Go through the records and report each line in which the word "added" occurs.
********************
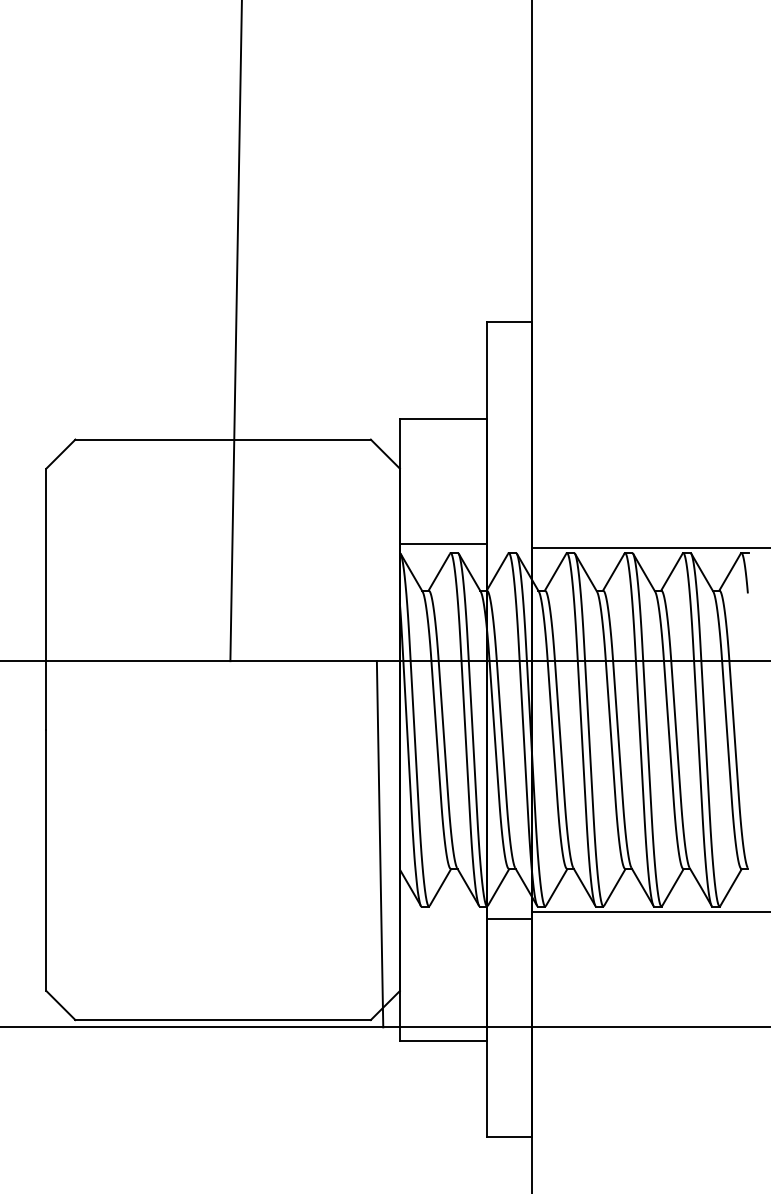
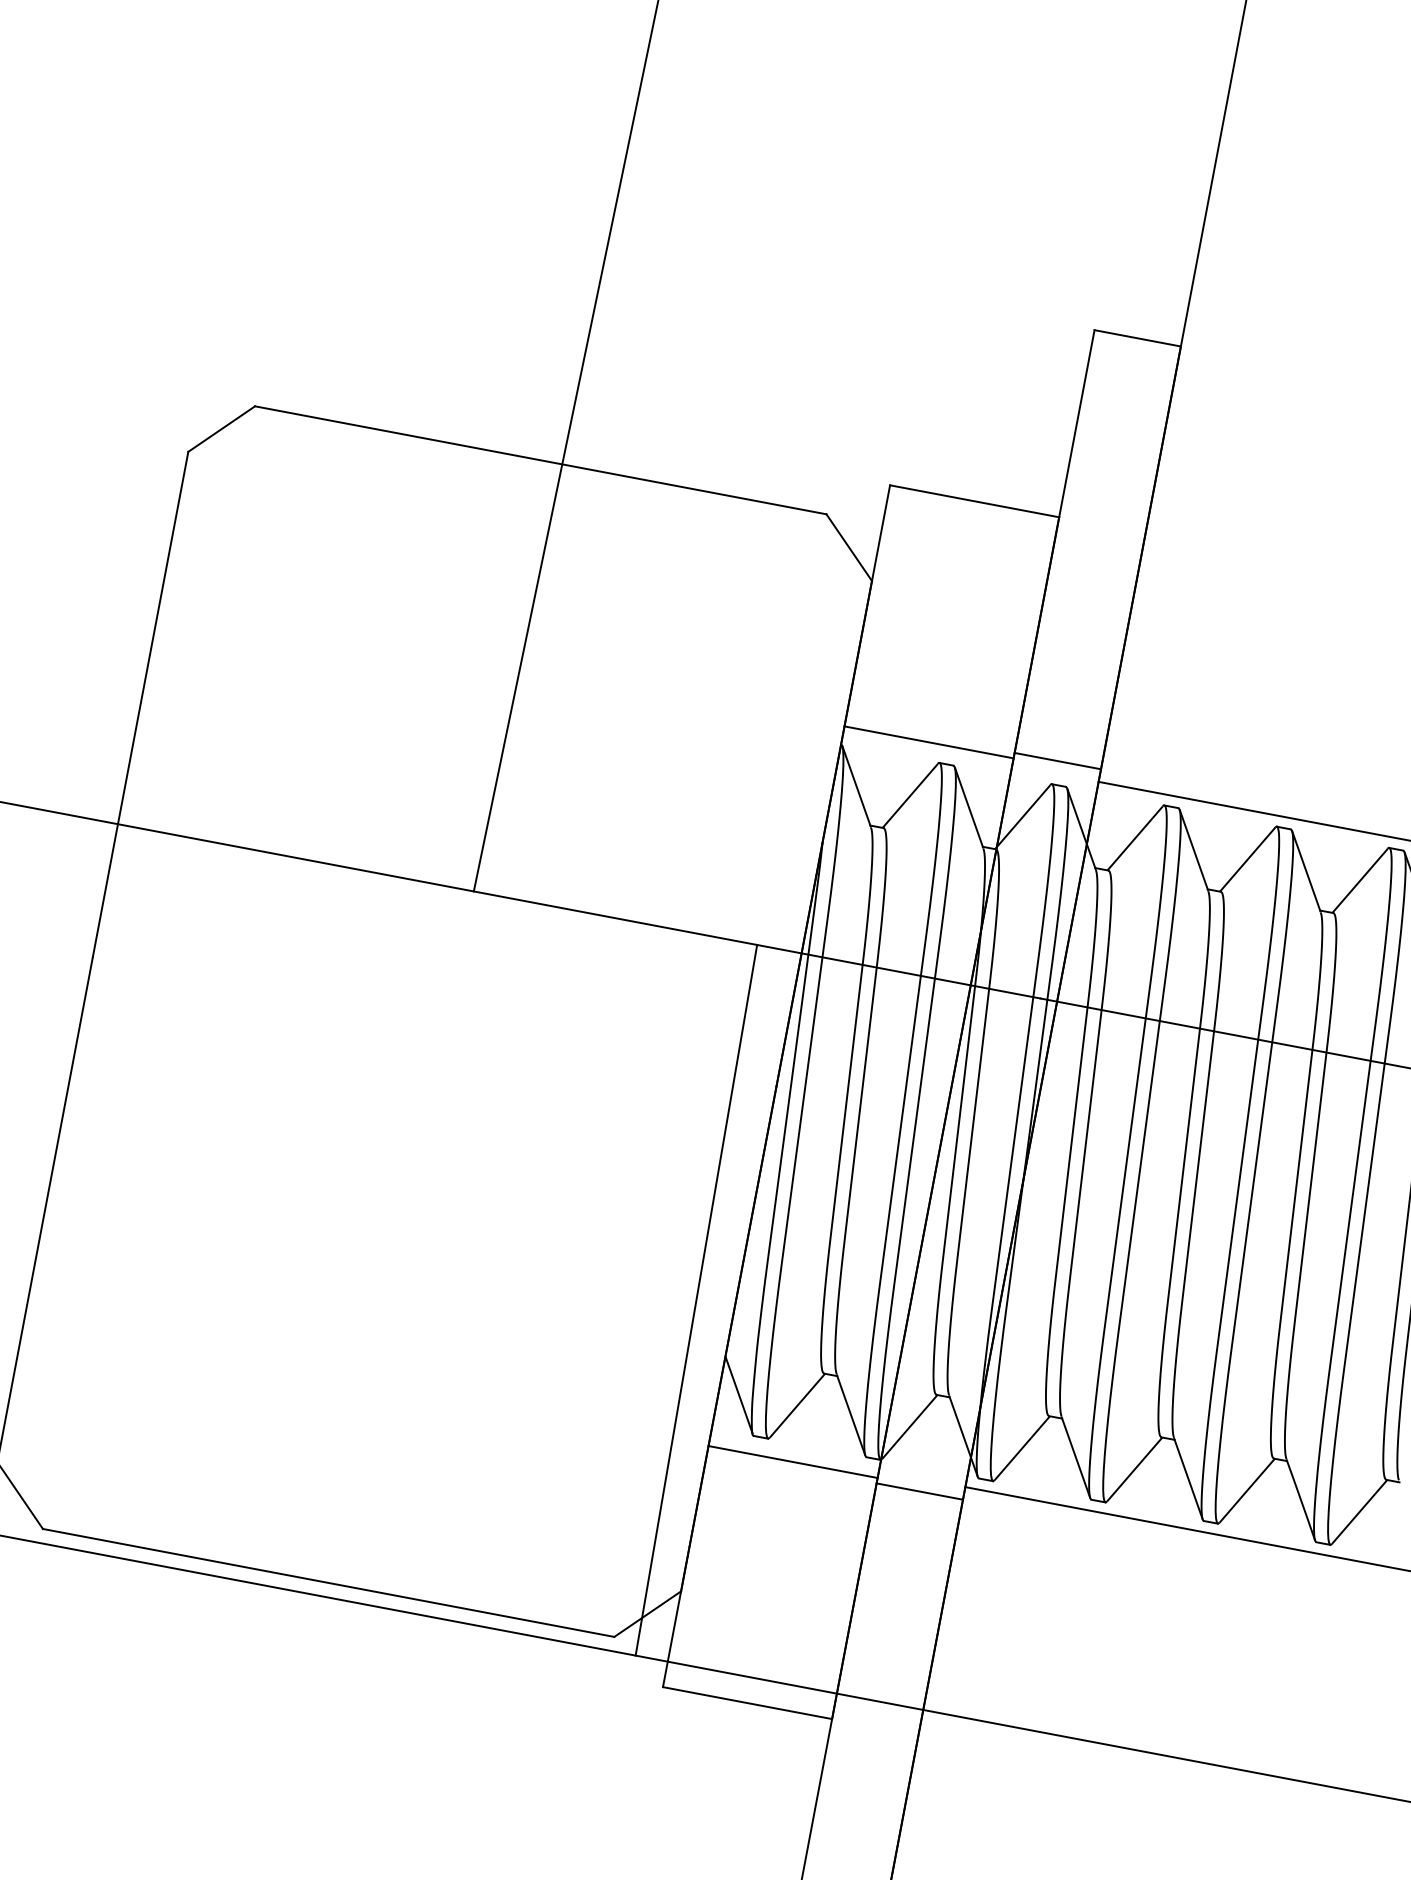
line: (509, 541) -> (1057, 762), added
line: (443, 915) -> (793, 1461), added

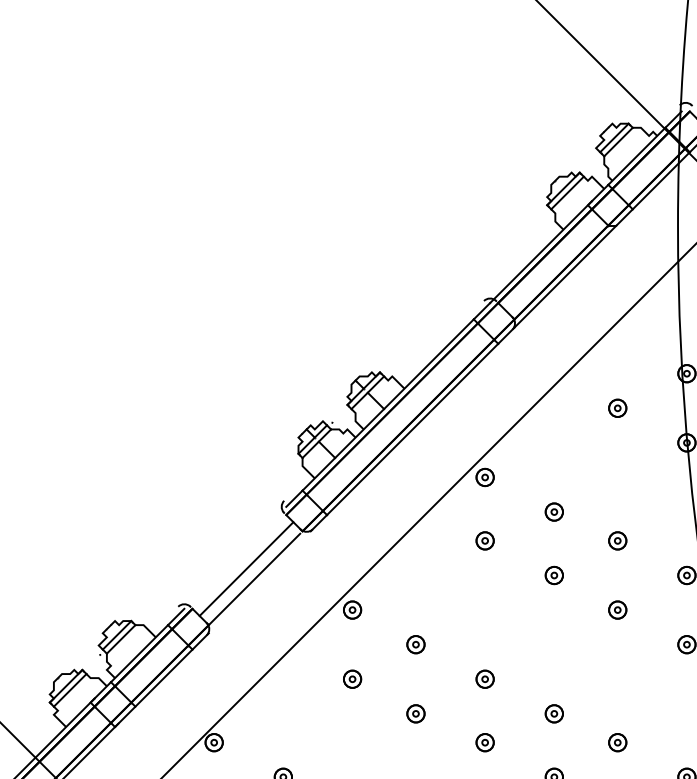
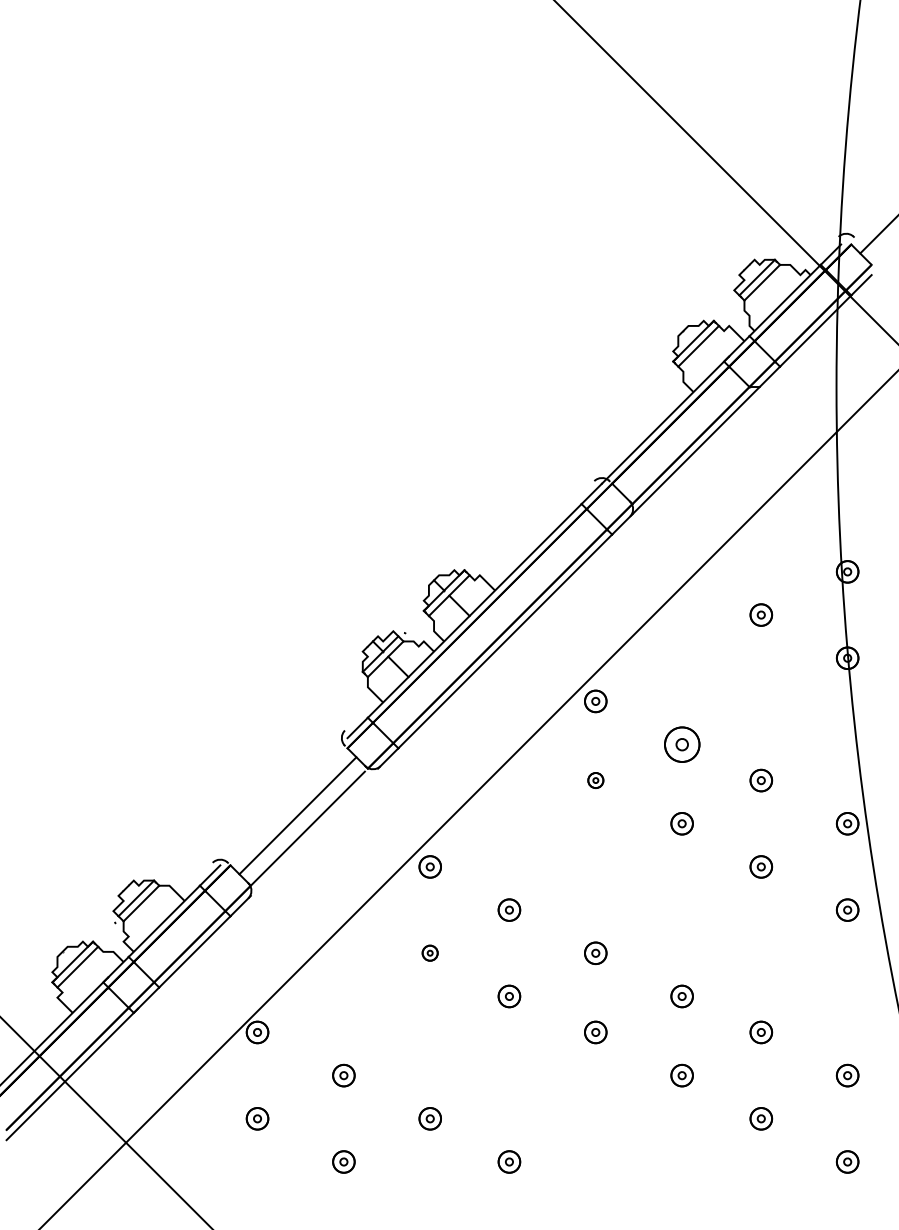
part: (553, 511) -> (681, 744), size x1.6
part: (484, 540) -> (595, 780), size x0.7
part: (351, 678) -> (429, 952), size x0.7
********************
* [Written solution]
line: (509, 541) -> (1057, 762), added
line: (443, 915) -> (793, 1461), added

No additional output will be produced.